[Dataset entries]
------------------------------

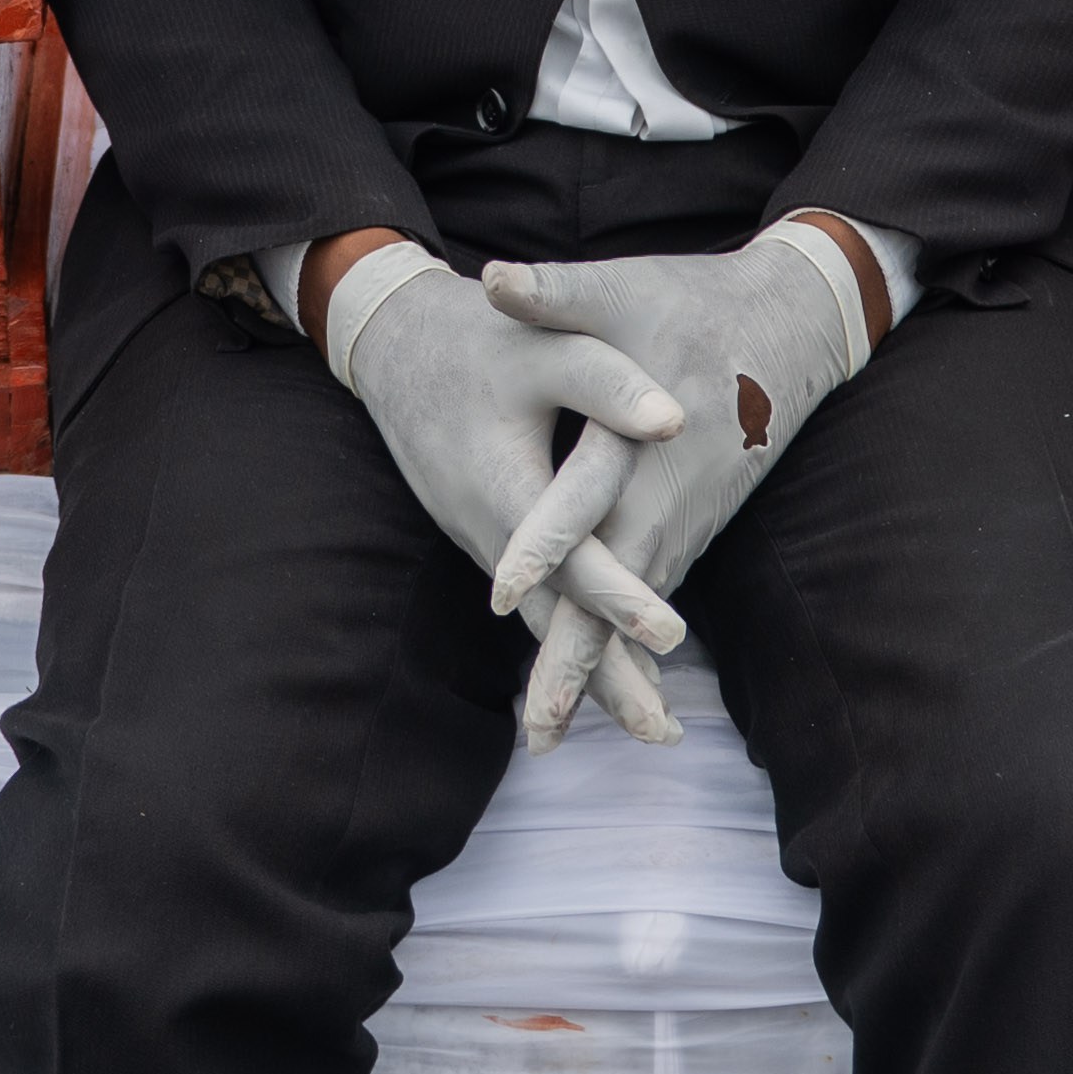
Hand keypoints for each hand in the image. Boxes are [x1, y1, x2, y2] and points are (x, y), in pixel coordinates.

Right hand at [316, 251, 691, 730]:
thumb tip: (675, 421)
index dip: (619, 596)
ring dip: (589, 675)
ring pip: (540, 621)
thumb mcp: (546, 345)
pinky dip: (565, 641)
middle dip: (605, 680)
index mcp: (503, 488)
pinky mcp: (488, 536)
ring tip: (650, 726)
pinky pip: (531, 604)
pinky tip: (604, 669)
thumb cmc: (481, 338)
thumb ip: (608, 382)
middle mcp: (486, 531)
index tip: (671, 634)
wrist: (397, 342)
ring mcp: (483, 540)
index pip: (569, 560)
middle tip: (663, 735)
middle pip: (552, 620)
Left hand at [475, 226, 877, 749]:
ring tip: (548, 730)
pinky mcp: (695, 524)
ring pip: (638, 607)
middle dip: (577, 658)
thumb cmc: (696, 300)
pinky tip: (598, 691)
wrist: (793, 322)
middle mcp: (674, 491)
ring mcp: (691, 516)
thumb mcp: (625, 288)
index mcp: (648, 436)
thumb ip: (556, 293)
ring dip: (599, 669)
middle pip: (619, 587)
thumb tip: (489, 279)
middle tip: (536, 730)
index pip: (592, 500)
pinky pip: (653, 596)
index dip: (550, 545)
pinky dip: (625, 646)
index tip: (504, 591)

------------------------------

§ **Assigned task**
Would you set down every line of the data above exactly, skipping the pictures?

§ **Exercise result**
Hand keypoints for each hand in the image. Boxes are [x1, y1, x2, y2] and points are (x, y), in pixel coordinates.

Right hand at [316, 251, 691, 730]:
thumb tip: (675, 421)
index dip: (619, 596)
ring dip: (589, 675)
ring pip: (540, 621)
thumb mcp: (546, 345)
pinky dip: (565, 641)
middle dip: (605, 680)
index mcp: (503, 488)
pinky mcp: (488, 536)
ring tip: (650, 726)
pinky pip: (531, 604)
pinky tip: (604, 669)
thumb cmc: (481, 338)
thumb ip: (608, 382)
middle mcp: (486, 531)
index tip: (671, 634)
wrist: (397, 342)
ring mcp: (483, 540)
index pip: (569, 560)
middle tip: (663, 735)
middle pip: (552, 620)
Left hand at [475, 226, 877, 749]:
ring tip: (548, 730)
pinky mcp: (695, 524)
ring pip: (638, 607)
middle dip: (577, 658)
thumb cmc: (696, 300)
pinky tip: (598, 691)
wrist: (793, 322)
middle mcp: (674, 491)
ring mcp: (691, 516)
thumb mcp: (625, 288)
index mcp: (648, 436)
thumb ip: (556, 293)
ring dip: (599, 669)
middle pip: (619, 587)
thumb tip: (489, 279)
middle tip: (536, 730)
index pip: (592, 500)
pinky pip: (653, 596)
index dip: (550, 545)
pinky dip: (625, 646)
index tip: (504, 591)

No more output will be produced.